Written by Chris Lam of Birmingham, England, Rainbow was the first Atari 8-bit emulator for the Mac. Capable of emulating the 400/800, 800xl, 130xe, and 5200 game system. Performance and compatibility are excellent. Sound is very close to the real thing. Supports OSS SuperCarts. Many options for frame rate, speed, screen size, etc. Emulates both joysticks and paddles. Can import or export files from mounted disk images. Can be run on a 68040-based Mac, but a PowerPC-based Mac is recommended for best performance. The free demo version has some features disabled (sound and writing to disk images). There is also a Windows95/NT version. US$20 shareware. Upgrades free to registered users. (Screenshot)
Written by Mike and Joe Fenton, WACKE (which stands for "Weightless Atari Computer Keepsake Emulator") is a newcomer to Atari emulation on the Mac. It's still a work in progress, but shows a lot of promise. The interface, which is very un-Mac-like--no menus, windows, mouse cursor, etc.--is rudimentary but usable. I have not used it a lot yet, but the emulation appears to be quite solid and performance is faster than with Rainbow. It includes a utility for extracting individual files from ATR disk images. A clever feature then allows individual files to be loaded using the C: device. Unlike Rainbow, it does not support the 5200. PowerMac only. The free demo version has some features disabled (full-screen mode). US$5 shareware. Upgrades free to registered users. (Screenshot)

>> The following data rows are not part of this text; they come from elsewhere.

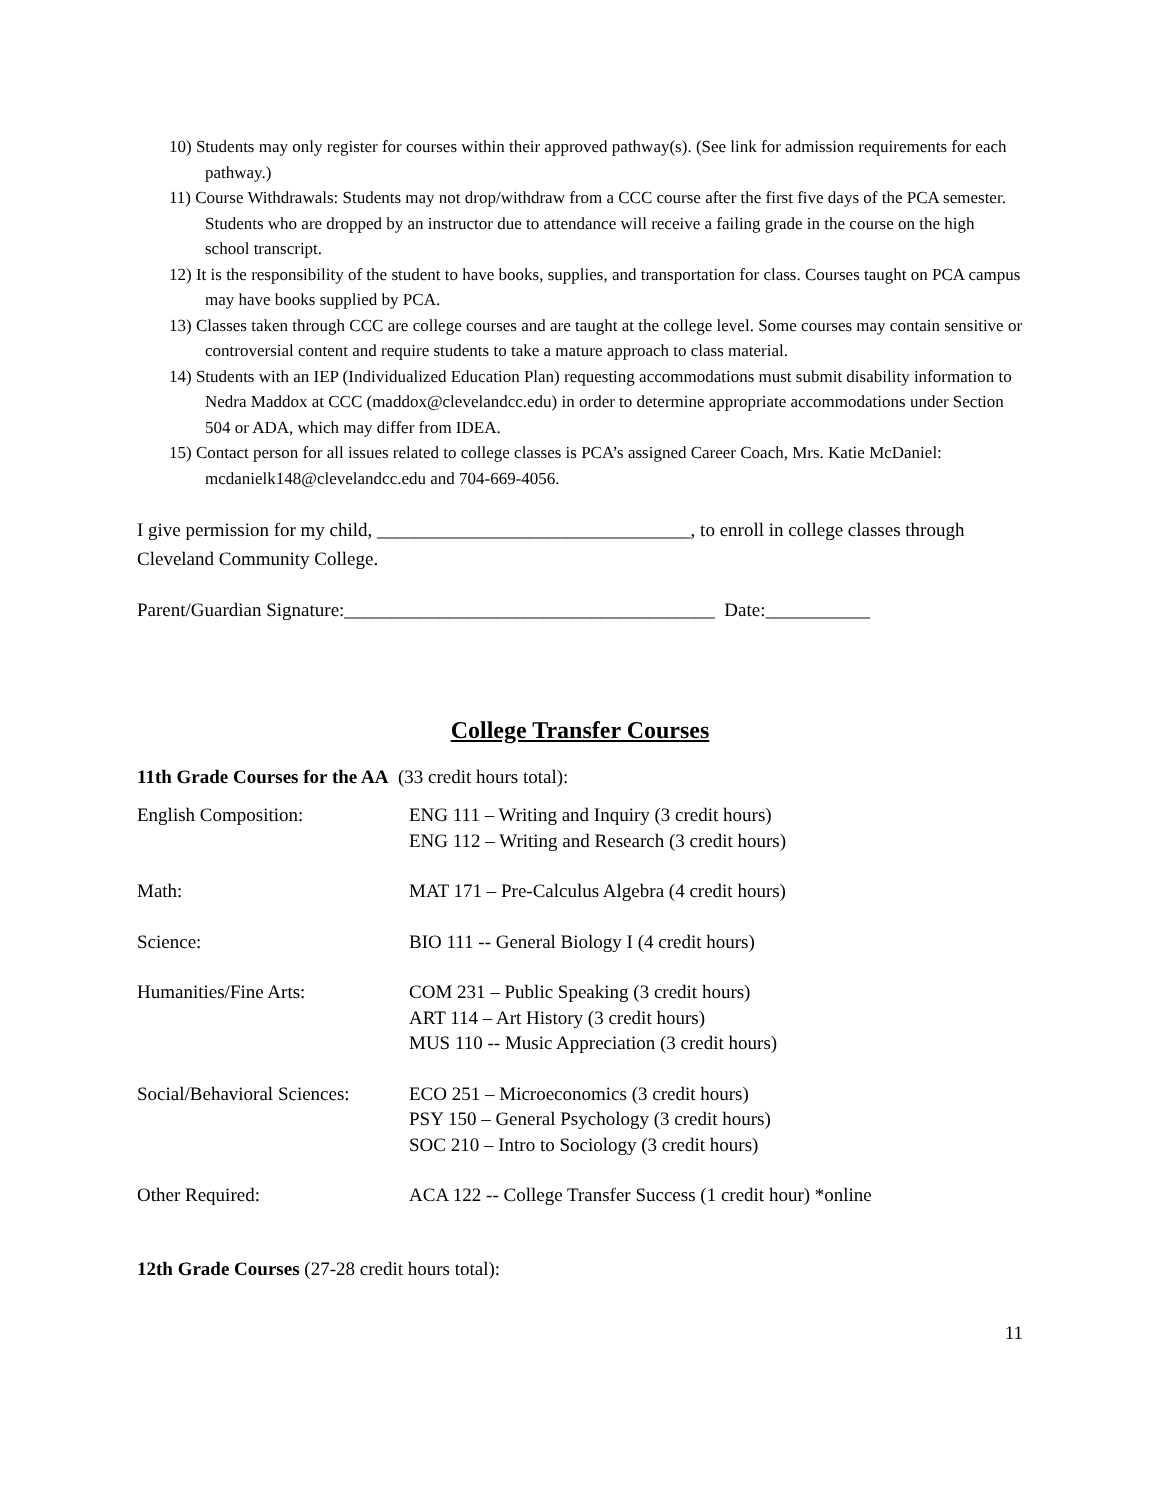10) Students may only register for courses within their approved pathway(s). (See link for admission requirements for each pathway.)
11) Course Withdrawals: Students may not drop/withdraw from a CCC course after the first five days of the PCA semester. Students who are dropped by an instructor due to attendance will receive a failing grade in the course on the high school transcript.
12) It is the responsibility of the student to have books, supplies, and transportation for class. Courses taught on PCA campus may have books supplied by PCA.
13) Classes taken through CCC are college courses and are taught at the college level. Some courses may contain sensitive or controversial content and require students to take a mature approach to class material.
14) Students with an IEP (Individualized Education Plan) requesting accommodations must submit disability information to Nedra Maddox at CCC (maddox@clevelandcc.edu) in order to determine appropriate accommodations under Section 504 or ADA, which may differ from IDEA.
15) Contact person for all issues related to college classes is PCA’s assigned Career Coach, Mrs. Katie McDaniel: mcdanielk148@clevelandcc.edu and 704-669-4056.
I give permission for my child, _________________________________, to enroll in college classes through Cleveland Community College.
Parent/Guardian Signature:_______________________________________ Date:___________
College Transfer Courses
11th Grade Courses for the AA (33 credit hours total):
| English Composition: | ENG 111 – Writing and Inquiry (3 credit hours) ENG 112 – Writing and Research (3 credit hours) |
| Math: | MAT 171 – Pre-Calculus Algebra (4 credit hours) |
| Science: | BIO 111 -- General Biology I (4 credit hours) |
| Humanities/Fine Arts: | COM 231 – Public Speaking (3 credit hours) ART 114 – Art History (3 credit hours) MUS 110 -- Music Appreciation (3 credit hours) |
| Social/Behavioral Sciences: | ECO 251 – Microeconomics (3 credit hours) PSY 150 – General Psychology (3 credit hours) SOC 210 – Intro to Sociology (3 credit hours) |
| Other Required: | ACA 122 -- College Transfer Success (1 credit hour) *online |
12th Grade Courses (27-28 credit hours total):
11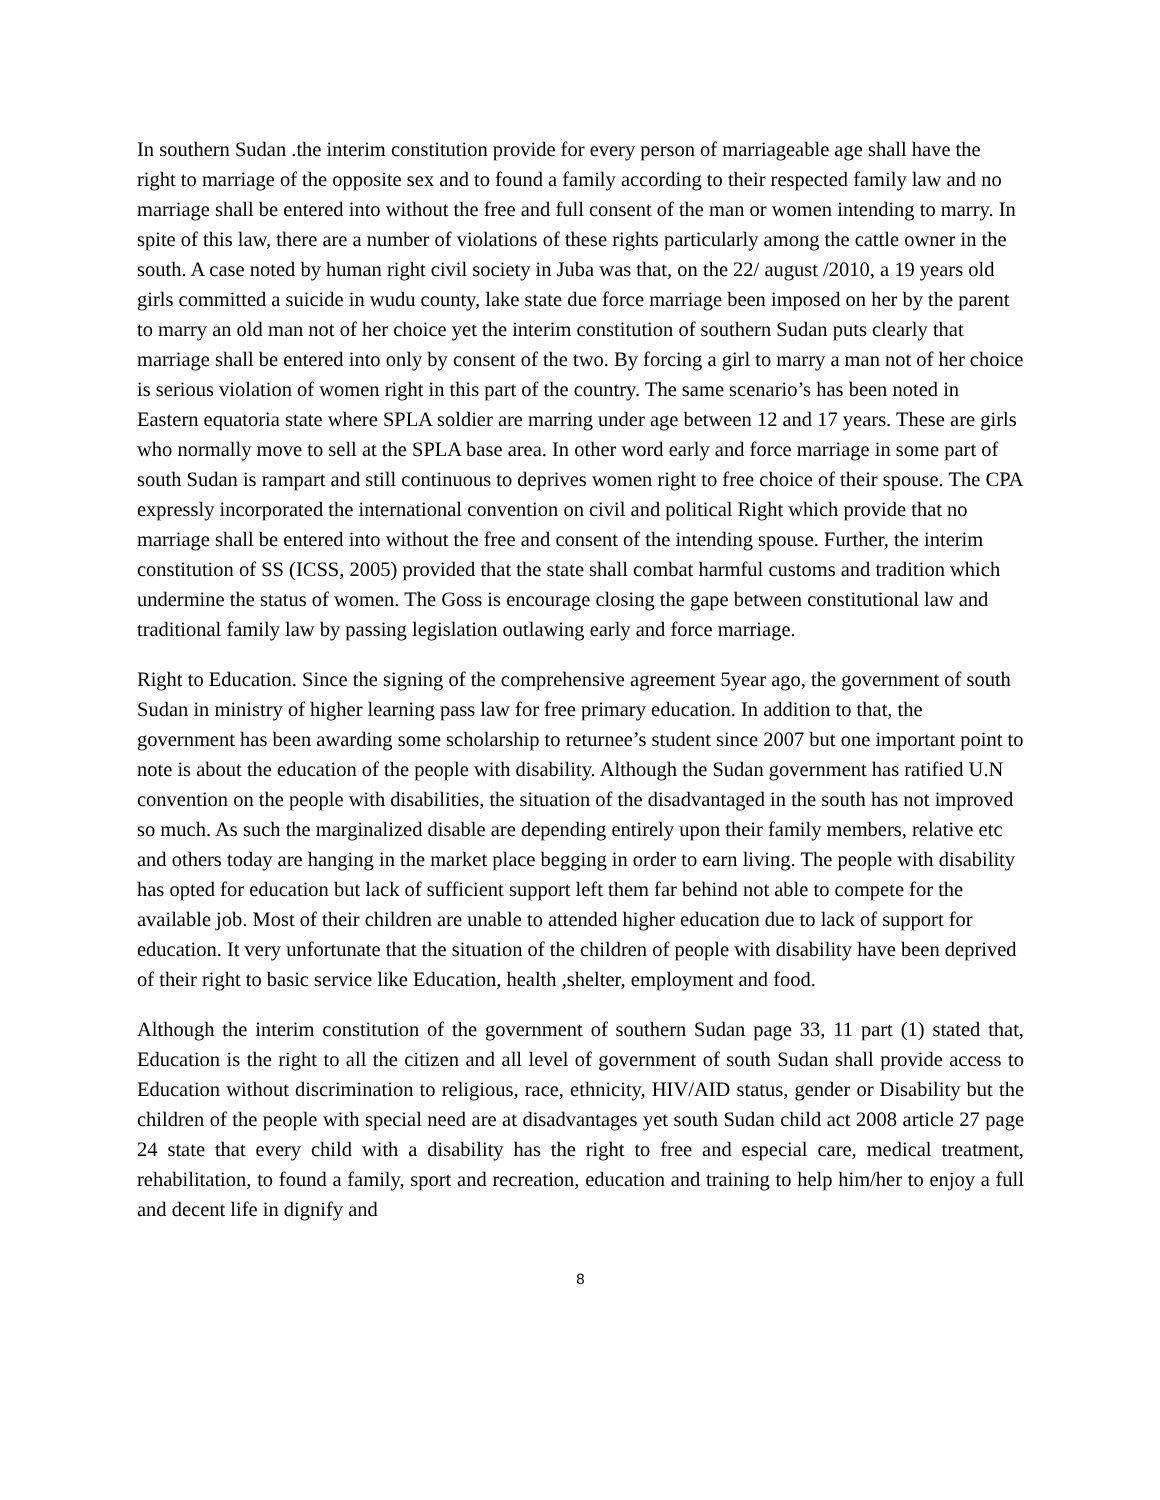In southern Sudan .the interim constitution provide for every person of marriageable age shall have the right to marriage of the opposite sex and to found a family according to their respected family law and no marriage shall be entered into without the free and full consent of the man or women intending to marry. In spite of this law, there are a number of violations of these rights particularly among the cattle owner in the south. A case noted by human right civil society in Juba was that, on the 22/ august /2010, a 19 years old girls committed a suicide in wudu county, lake state due force marriage been imposed on her by the parent to marry an old man not of her choice yet the interim constitution of southern Sudan puts clearly that marriage shall be entered into only by consent of the two. By forcing a girl to marry a man not of her choice is serious violation of women right in this part of the country. The same scenario’s has been noted in Eastern equatoria state where SPLA soldier are marring under age between 12 and 17 years. These are girls who normally move to sell at the SPLA base area. In other word early and force marriage in some part of south Sudan is rampart and still continuous to deprives women right to free choice of their spouse. The CPA expressly incorporated the international convention on civil and political Right which provide that no marriage shall be entered into without the free and consent of the intending spouse. Further, the interim constitution of SS (ICSS, 2005) provided that the state shall combat harmful customs and tradition which undermine the status of women. The Goss is encourage closing the gape between constitutional law and traditional family law by passing legislation outlawing early and force marriage.
Right to Education. Since the signing of the comprehensive agreement 5year ago, the government of south Sudan in ministry of higher learning pass law for free primary education. In addition to that, the government has been awarding some scholarship to returnee’s student since 2007 but one important point to note is about the education of the people with disability. Although the Sudan government has ratified U.N convention on the people with disabilities, the situation of the disadvantaged in the south has not improved so much. As such the marginalized disable are depending entirely upon their family members, relative etc and others today are hanging in the market place begging in order to earn living. The people with disability has opted for education but lack of sufficient support left them far behind not able to compete for the available job. Most of their children are unable to attended higher education due to lack of support for education. It very unfortunate that the situation of the children of people with disability have been deprived of their right to basic service like Education, health ,shelter, employment and food.
Although the interim constitution of the government of southern Sudan page 33, 11 part (1) stated that, Education is the right to all the citizen and all level of government of south Sudan shall provide access to Education without discrimination to religious, race, ethnicity, HIV/AID status, gender or Disability but the children of the people with special need are at disadvantages yet south Sudan child act 2008 article 27 page 24 state that every child with a disability has the right to free and especial care, medical treatment, rehabilitation, to found a family, sport and recreation, education and training to help him/her to enjoy a full and decent life in dignify and
8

Running PC Emulators on a Mac
It may be heresy, but it's true. Using a PC emulator such as VirtualPC, SoftPC or RealPC, you can see what all the fuss is about. I have tested a few of them (Rainbow95, XL-it!, and Atari800) and they do work, but I'd recommend something faster than the 7500/100 that I use. For example, running Rainbow on my 7500/100 matches or exceeds the speed of the real thing; running Rainbow95 in VirtualPC is about as fast as running the Mac version on my PowerBook Duo (33mhz 68030). On a fast PPC Mac--say 200mhz 604 or better--these emulators should run acceptably fast.
John Stiles' Emulation.net
There are dozens of other emulators that run on a Mac. One of my favorite web sites, Emulation.net is the definitive resource. Everything from EDSAC to modern arcade games, from the Apple I to the latest Pentium--if it exists and runs on a Mac, you'll find it here.